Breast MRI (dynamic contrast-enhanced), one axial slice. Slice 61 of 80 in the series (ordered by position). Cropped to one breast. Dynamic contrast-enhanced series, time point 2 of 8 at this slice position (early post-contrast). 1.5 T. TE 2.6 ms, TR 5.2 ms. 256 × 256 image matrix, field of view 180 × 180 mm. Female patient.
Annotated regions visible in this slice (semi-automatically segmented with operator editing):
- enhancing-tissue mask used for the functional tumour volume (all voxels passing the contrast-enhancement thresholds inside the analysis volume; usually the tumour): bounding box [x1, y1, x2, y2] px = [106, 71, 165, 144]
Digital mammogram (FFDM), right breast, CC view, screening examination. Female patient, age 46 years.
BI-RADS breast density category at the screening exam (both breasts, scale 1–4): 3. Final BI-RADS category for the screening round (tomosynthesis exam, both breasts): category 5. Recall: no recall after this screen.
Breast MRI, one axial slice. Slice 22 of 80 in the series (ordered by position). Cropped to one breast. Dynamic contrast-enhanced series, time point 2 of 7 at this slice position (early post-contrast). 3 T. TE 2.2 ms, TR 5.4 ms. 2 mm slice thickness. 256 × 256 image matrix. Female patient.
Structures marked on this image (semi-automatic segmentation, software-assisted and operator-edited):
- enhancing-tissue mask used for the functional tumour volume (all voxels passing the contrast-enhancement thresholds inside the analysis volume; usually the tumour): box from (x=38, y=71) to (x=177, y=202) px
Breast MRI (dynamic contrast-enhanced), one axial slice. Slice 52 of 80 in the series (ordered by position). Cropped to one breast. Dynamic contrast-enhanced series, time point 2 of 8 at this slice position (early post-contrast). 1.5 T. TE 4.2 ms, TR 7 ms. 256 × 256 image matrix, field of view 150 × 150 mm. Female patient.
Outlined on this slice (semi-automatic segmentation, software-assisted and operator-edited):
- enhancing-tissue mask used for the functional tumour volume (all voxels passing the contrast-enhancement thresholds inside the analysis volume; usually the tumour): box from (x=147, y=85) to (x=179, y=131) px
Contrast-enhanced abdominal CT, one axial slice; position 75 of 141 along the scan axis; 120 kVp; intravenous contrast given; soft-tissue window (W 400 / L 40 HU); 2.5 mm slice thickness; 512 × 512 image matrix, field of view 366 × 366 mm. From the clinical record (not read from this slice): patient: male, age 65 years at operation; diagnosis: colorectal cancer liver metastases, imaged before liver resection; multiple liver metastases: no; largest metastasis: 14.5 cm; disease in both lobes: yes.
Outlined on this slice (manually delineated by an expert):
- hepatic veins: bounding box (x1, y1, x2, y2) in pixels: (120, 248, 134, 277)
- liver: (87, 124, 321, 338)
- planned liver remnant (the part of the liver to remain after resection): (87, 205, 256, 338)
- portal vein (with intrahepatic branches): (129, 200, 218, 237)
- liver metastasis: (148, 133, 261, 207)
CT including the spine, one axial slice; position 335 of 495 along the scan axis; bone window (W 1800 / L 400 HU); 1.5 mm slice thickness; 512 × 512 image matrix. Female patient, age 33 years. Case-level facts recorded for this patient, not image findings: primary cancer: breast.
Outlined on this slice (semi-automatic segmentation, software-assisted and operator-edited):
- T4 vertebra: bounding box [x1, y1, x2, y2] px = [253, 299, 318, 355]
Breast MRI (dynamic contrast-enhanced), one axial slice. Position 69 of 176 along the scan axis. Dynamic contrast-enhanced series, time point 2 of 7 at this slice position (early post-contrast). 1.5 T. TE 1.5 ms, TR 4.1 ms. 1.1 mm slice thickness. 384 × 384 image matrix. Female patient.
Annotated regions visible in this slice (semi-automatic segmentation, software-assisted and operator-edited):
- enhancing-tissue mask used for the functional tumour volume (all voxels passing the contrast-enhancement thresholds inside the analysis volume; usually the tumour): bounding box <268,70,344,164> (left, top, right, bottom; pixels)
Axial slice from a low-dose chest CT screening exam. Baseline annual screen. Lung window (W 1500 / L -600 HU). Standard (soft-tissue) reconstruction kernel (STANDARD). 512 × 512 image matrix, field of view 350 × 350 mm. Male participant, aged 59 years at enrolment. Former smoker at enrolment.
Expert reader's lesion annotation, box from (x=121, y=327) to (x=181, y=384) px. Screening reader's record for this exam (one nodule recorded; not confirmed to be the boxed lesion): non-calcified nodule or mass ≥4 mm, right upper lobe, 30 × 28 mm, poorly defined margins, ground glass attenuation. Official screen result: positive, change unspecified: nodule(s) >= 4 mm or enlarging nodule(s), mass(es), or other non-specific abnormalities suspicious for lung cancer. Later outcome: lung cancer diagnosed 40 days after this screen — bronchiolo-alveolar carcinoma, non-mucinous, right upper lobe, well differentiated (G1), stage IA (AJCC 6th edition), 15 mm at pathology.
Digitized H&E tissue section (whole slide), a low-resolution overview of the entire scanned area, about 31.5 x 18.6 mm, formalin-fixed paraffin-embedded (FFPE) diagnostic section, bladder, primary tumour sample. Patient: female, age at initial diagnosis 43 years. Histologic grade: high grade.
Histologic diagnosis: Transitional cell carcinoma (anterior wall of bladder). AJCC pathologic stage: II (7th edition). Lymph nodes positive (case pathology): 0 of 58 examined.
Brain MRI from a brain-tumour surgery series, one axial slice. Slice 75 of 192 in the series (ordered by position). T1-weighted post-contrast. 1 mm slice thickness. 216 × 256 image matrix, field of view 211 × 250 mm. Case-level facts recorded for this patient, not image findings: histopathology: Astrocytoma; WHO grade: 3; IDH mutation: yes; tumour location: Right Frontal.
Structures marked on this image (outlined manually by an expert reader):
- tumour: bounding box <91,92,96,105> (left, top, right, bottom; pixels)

+--

**REQUIRED WORK:** Look through the records and copy every line that has the word "Annotated".

**ANSWER BOX:**
Annotated regions visible in this slice (semi-automatically segmented with operator editing):
Annotated regions visible in this slice (semi-automatic segmentation, software-assisted and operator-edited):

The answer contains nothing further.